Presently before the Court are cross-motions for summary judgment. For the reasons stated herein, the Court hereby DENIES Plaintiff's Motion for Summary Judgment and GRANTS Defendants' Cross-Motion for Summary Judgment.
II. BACKGROUND
Kaiser, currently aged 48, worked as the Vice President/Director of Wine for Bonham & Butterfield, owned by E-Bay Inc., for approximately 14 years. Administrative Record "(AR") at 43. He is a beneficiary of the E-Bay Inc., Plan. See e.g., AR at 368-69. Kaiser has a history of back pain of longer than 10 years, including several surgeries. AR at 237.
In 2002, Kaiser stopped working and sought long term disability benefits for "severe incapacitating pain, inability to sit/stand/walk for longer than 10 minutes." AR at 47. Kaiser's claim was processed by Innovative Care Systems, Inc. ("ICS"), a service hired by Standard Insurance. Id . Kaiser began receiving benefits in September of 2002, though the ICS Disability Claims Administrator stated that benefits would be subject to a limited pay period of 12 months. AR at 368-69. According to the Plan, pay periods for certain disabilities are limited, including "diseases or disorders of the cervical thoracic, or lumbosacral back and its surrounding soft tissue." AR at 9. However, benefits for "radiculopathies that are documented by electromyogram" are not subject to limitations. AR at 8.
In August of 2003, before the 12 month period expired, ICS had Dr. Mark Shih review Kaiser's records to determine whether sufficient evidence existed to support limitations or restrictions from light level work. AR at 133-35. Dr. Shih noted that he could not make "a firm determination of [Kaiser's] ability to work full-time in a light level occupation at the present time" because there was no recent physical exam on file. AR at 133. He wrote that an Independent Medical Examination ("IME") would be necessary to resolve the issue. Id.

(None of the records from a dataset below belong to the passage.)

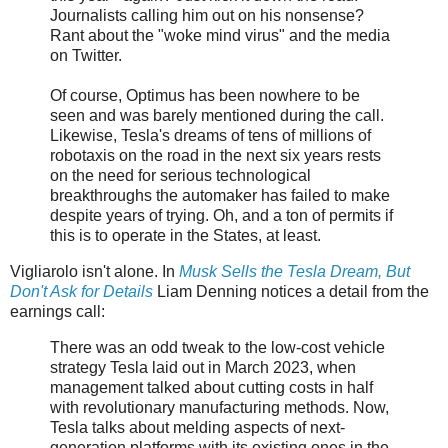
Journalists calling him out on his nonsense?
Rant about the "woke mind virus" and the media
on Twitter.
Of course, Optimus has been nowhere to be
seen and was barely mentioned during the call.
Likewise, Tesla's dreams of tens of millions of
robotaxis on the road in the next six years rests
on the need for serious technological
breakthroughs the automaker has failed to make
despite years of trying. Oh, and a ton of permits if
this is to operate in the States, at least.
Vigliarolo isn't alone. In
Musk Sells the Tesla Dream, But
Don't Ask for Details
Liam Denning notices a detail from the
earnings call:
There was an odd tweak to the low-cost vehicle
strategy Tesla laid out in March 2023, when
management talked about cutting costs in half
with revolutionary manufacturing methods. Now,
Tesla talks about melding aspects of next-
generation platforms with its existing ones in the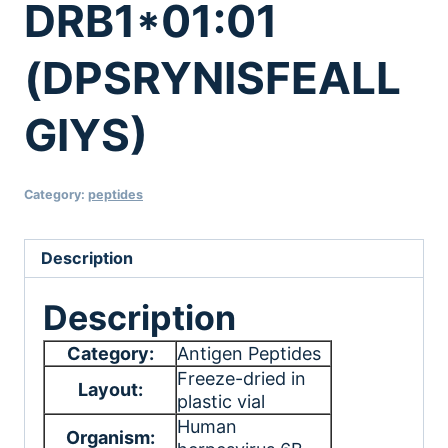
DRB1*01:01
(DPSRYNISFEALL
GIYS)
Category:
peptides
Description
Description
Category:
Antigen Peptides
Freeze-dried in
Layout:
plastic vial
Human
Organism: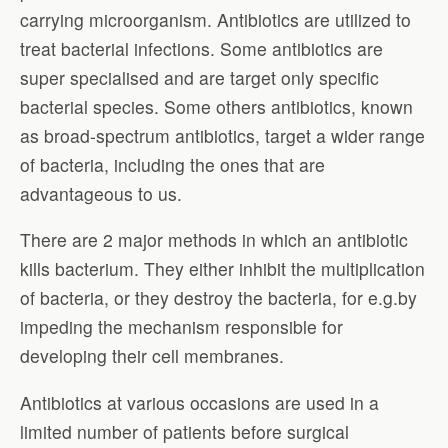
carrying microorganism. Antibiotics are utilized to
treat bacterial infections. Some antibiotics are
super specialised and are target only specific
bacterial species. Some others antibiotics, known
as broad-spectrum antibiotics, target a wider range
of bacteria, including the ones that are
advantageous to us.
There are 2 major methods in which an antibiotic
kills bacterium. They either inhibit the multiplication
of bacteria, or they destroy the bacteria, for e.g.by
impeding the mechanism responsible for
developing their cell membranes.
Antibiotics at various occasions are used in a
limited number of patients before surgical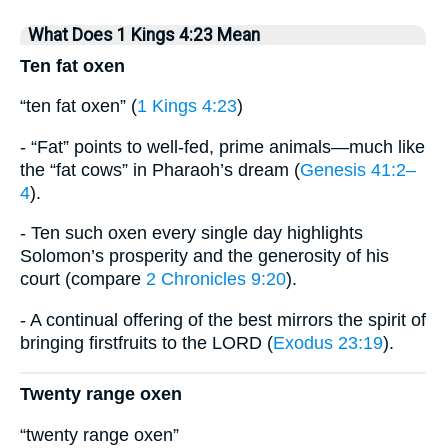
What Does 1 Kings 4:23 Mean
Ten fat oxen
“ten fat oxen” (
1 Kings 4:23
)
- “Fat” points to well-fed, prime animals—much like
the “fat cows” in Pharaoh’s dream (
Genesis 41:2–
4
).
- Ten such oxen every single day highlights
Solomon’s prosperity and the generosity of his
court (compare
2 Chronicles 9:20
).
- A continual offering of the best mirrors the spirit of
bringing firstfruits to the LORD (
Exodus 23:19
).
Twenty range oxen
“twenty range oxen”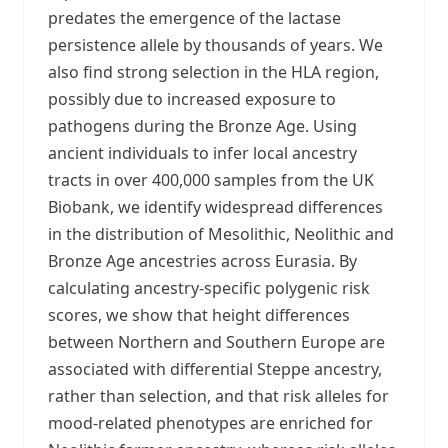
predates the emergence of the lactase
persistence allele by thousands of years. We
also find strong selection in the HLA region,
possibly due to increased exposure to
pathogens during the Bronze Age. Using
ancient individuals to infer local ancestry
tracts in over 400,000 samples from the UK
Biobank, we identify widespread differences
in the distribution of Mesolithic, Neolithic and
Bronze Age ancestries across Eurasia. By
calculating ancestry-specific polygenic risk
scores, we show that height differences
between Northern and Southern Europe are
associated with differential Steppe ancestry,
rather than selection, and that risk alleles for
mood-related phenotypes are enriched for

In September of 2003, Dr. Aubrey Swartz performed the IME and sent a written report to ICS. AR at 141-52. Dr. Swartz reviewed Kaiser's medical records, performed a physical examination, and spoke with Kaiser about his health and medications. Id . Dr. Swartz concluded:
Mr. Kaiser is capable of working an 8-hour day. There do not appear to be medical or physical restrictions to gainful employment within the physical capacities that I have noted.

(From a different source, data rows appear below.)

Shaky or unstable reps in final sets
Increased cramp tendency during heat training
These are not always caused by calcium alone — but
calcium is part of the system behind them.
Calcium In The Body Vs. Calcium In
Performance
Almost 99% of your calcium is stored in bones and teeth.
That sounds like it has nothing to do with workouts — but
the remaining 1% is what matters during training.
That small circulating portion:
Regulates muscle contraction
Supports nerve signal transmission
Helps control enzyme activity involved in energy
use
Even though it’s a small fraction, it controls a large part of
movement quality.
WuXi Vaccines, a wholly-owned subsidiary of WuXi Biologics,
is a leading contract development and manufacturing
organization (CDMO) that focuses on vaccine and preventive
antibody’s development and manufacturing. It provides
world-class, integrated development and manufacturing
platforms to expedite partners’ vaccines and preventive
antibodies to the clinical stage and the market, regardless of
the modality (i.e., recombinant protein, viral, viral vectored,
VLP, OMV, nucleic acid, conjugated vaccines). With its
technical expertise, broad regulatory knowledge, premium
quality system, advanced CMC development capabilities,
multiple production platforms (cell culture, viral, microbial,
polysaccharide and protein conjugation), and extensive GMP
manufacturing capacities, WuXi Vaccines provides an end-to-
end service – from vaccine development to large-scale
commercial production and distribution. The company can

AR at 144. As a result, ICS rejected Kaiser's claim on October 14, 2003. AR at 396-97. The letter stated that the IME indicated Kaiser could "no longer meet the definition of disability per the Employer's LTD Policy." AR at 397.
Kaiser appealed Standard's decision to terminate benefits and provided additional evidence of his physical condition. AR at 660-59, 541-42, 531-35. Dr. Shih reviewed Kaiser's appeal and concluded that he could return to work. AR at 308-11. Standard upheld its decision on March 3, 2005 and forwarded Kaiser's file to Standard's Quality Assurance Unit for an independent review. AR at 670-73. This portion of the appeal included a file review by Dr. Elias Dickerman. AR at 324-27. On May 5, 2005, Standard concluded its review and maintained its decision to terminate benefits. AR at 677-86. Plaintiff filed the present action on October 21, 2005. Docket No. 1.
III. LEGAL STANDARD
The Ninth Circuit recently clarified the available standards of review in ERISA cases. "When a plan confers discretion, abuse of discretion review applies; when it does not, de novo review applies." Abatie v. Alta Health & Life Ins. Co. , 458 F.3d 955, 965 (9th Cir. 2006). While there are "no magic' words that conjure up discretion on the part of the plan administrator... [t]he Supreme Court has suggested that a plan grants discretion if the administrator has the power to construe disputed or doubtful terms' in the plan." Id. at 963, quoting Firestone Tire and Rubber Co. v. Bruch , 489 U.S. 101, 111 (1989). The Ninth Circuit stated that "plan wording-granting the power to interpret plan terms and to make final benefits determinations-confers discretion on the plan administrator." Id . Specifically, a plan giving the administrator "the full, final, conclusive and binding power to construe and interpret the policy under the plan... [and] to make claims determinations" grants discretion. Grosz-Salomon v. Paul Revere Life Ins. Co. , 237 F.3d 1154, 1159 (9th Cir. 2001).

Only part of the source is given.